The same sort of cost logic applies to steel too. "People want to consolidate parts for the sake of cost while still meeting safety, NVH, and weight requirements," says Bart DePompolo, a technical manager at U.S. Steel. Reconciling these conflicting design goals has started to fuel the use of tailor-welded blanks made partially or entirely from different grades of advanced high strength steels. These blanks might cost more upfront, even double the cost of traditional blanks, DePompolo concedes. But they have a long list of cost benefits. "If you make three fewer parts, that's three presses you're not tying up and three sets of dies you no longer need to build and maintain," he says. Plus, you have fewer parts to weld, creating further direct labor, capital equipment and energy savings. DePompolo says further indirect savings-mostly related to logistics, weight reduction, and performance improvements-also favor tailored blanks

Once you consider manufacturing and indirect materials costs, plenty of materials that once seemed expensive start to look like a real bargain. Consider titanium, for example. "Sure it's considered expensive," says Tom Zuccarrini, who manages consumer and medical applications for Dynamet, a leading titanium supplier. But he estimates that titanium's price may represent as little as 3 percent of the total cost of a complex finished titanium component. On less complex shapes, that raw material cost might climb to 20 percent. So where does the rest of cost come from? Largely from machining and related costs, it turns out. And over the past few years, even the cost of machining has fallen. Dynamet, for example, offers "engineered shapes," rolled titanium rod and bar stock whose tight dimensional tolerances can lessen the amount of machining versus traditional bar stock.

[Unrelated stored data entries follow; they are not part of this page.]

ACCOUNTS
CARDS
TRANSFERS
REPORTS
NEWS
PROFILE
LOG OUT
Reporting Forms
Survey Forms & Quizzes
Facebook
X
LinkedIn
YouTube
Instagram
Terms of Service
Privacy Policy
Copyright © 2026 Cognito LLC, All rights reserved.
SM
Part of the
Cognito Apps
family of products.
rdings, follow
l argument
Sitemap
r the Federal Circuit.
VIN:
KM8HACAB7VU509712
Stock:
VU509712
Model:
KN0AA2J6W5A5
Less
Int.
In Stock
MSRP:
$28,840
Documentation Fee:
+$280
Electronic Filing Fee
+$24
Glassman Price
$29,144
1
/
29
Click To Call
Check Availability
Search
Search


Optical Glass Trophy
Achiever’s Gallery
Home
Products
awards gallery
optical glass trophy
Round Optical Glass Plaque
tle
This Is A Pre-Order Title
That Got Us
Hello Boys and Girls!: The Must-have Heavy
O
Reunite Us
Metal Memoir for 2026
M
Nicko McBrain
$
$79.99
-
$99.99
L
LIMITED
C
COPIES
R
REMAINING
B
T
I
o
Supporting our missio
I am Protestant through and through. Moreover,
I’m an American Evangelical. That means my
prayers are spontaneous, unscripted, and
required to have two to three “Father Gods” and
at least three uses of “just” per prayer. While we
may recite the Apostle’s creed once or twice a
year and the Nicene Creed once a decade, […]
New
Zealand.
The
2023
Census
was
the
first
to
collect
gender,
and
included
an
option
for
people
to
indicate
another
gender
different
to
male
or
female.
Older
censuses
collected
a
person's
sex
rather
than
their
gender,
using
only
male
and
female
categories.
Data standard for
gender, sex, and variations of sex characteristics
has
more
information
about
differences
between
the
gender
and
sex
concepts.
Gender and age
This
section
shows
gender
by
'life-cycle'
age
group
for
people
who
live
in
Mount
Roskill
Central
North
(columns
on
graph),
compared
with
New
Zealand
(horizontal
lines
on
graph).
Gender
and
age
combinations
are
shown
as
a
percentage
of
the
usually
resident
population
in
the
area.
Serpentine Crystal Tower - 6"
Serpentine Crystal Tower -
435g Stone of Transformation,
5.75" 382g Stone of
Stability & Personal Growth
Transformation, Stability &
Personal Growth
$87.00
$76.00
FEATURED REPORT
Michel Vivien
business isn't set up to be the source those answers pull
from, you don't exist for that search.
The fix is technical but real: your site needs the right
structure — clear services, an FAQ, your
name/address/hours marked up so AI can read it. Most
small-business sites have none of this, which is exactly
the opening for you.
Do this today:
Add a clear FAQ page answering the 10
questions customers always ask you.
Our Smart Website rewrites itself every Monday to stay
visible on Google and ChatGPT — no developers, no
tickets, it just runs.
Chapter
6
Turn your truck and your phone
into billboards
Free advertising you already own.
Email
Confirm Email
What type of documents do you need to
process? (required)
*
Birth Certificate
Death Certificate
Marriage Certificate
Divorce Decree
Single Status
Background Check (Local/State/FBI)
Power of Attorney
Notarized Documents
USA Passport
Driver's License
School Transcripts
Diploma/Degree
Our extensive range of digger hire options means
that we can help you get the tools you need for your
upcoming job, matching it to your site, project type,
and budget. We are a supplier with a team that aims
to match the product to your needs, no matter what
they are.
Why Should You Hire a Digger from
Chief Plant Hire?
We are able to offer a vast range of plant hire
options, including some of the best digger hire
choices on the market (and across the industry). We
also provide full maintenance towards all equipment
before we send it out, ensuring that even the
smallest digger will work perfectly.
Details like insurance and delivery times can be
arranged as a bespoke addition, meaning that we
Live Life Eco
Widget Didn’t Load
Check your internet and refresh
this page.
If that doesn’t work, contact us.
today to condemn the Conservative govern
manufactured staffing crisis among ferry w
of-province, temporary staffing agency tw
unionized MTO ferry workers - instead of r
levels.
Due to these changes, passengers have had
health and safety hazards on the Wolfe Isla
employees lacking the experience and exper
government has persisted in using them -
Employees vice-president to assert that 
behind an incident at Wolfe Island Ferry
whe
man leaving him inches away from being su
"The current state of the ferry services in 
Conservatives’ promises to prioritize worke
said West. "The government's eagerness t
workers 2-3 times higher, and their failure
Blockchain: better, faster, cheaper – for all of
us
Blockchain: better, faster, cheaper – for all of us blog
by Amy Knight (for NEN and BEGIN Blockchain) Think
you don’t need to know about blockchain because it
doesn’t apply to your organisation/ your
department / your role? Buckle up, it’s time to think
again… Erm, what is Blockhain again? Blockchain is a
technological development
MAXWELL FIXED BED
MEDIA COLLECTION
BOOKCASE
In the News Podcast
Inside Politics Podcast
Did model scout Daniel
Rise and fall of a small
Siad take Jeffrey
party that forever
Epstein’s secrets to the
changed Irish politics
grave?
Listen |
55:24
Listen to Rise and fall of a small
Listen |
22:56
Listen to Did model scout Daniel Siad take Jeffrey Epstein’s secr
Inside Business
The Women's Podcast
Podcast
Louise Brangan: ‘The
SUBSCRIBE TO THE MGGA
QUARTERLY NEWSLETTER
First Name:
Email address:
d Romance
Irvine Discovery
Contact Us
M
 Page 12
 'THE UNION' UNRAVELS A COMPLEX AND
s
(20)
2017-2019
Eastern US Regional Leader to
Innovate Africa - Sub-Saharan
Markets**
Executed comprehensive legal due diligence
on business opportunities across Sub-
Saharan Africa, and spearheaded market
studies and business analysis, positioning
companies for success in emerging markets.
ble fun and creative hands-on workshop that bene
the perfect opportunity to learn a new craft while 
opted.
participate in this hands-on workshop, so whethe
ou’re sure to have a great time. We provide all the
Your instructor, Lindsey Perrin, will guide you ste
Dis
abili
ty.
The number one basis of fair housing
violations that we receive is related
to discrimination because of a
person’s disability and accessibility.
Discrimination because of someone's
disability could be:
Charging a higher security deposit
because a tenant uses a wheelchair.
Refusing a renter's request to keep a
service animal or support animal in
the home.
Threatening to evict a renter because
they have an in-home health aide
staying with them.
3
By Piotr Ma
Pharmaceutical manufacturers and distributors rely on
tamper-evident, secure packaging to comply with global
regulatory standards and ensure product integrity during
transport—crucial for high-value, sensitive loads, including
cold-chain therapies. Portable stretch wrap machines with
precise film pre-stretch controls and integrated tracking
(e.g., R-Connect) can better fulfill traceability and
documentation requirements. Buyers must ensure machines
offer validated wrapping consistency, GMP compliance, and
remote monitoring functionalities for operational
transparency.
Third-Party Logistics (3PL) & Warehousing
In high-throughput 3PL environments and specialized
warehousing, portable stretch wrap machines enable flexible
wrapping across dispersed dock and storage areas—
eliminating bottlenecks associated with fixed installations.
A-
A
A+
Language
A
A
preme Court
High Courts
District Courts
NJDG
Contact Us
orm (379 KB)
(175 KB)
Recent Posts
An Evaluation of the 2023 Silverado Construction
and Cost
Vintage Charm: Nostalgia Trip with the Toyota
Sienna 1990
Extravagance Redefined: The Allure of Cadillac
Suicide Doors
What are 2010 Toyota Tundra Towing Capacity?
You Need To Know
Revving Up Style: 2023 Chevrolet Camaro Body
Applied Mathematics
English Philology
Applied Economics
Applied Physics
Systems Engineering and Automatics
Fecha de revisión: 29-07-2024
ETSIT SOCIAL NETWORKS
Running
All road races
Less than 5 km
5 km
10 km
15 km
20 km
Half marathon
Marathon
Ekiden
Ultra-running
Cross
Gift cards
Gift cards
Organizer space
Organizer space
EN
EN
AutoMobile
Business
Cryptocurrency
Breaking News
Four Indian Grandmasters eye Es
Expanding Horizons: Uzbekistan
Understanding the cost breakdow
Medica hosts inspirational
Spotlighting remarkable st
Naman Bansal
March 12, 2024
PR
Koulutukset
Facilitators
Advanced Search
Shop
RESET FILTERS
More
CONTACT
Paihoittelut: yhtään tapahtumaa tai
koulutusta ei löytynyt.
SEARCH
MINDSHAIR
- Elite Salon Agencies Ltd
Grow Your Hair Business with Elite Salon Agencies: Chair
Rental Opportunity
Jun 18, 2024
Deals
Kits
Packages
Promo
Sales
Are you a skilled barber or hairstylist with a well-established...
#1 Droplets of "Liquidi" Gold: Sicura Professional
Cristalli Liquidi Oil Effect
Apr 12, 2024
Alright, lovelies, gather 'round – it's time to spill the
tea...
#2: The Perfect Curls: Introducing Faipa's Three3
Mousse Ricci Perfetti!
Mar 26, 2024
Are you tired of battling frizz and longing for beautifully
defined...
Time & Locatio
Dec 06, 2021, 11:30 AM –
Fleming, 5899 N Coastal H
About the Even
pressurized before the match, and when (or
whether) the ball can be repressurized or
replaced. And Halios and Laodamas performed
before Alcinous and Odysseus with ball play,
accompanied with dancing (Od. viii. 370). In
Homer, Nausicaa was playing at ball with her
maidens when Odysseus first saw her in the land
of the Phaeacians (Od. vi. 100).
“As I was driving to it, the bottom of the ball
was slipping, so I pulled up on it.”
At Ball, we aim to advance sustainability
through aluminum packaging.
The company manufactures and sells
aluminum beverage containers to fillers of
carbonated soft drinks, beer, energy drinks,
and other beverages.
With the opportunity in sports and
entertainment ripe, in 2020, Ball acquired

So how do you know if that seemingly expensive material will produce a big enough bang for the buck? The same way you know whether that cheap material will do the trick. Go the extra mile on research. Dewhurst argues that too many companies blindly favor what they know and don't take enough time to look at alternative materials and processes. "Engineers sometimes have to stick their neck out and try something different," he says.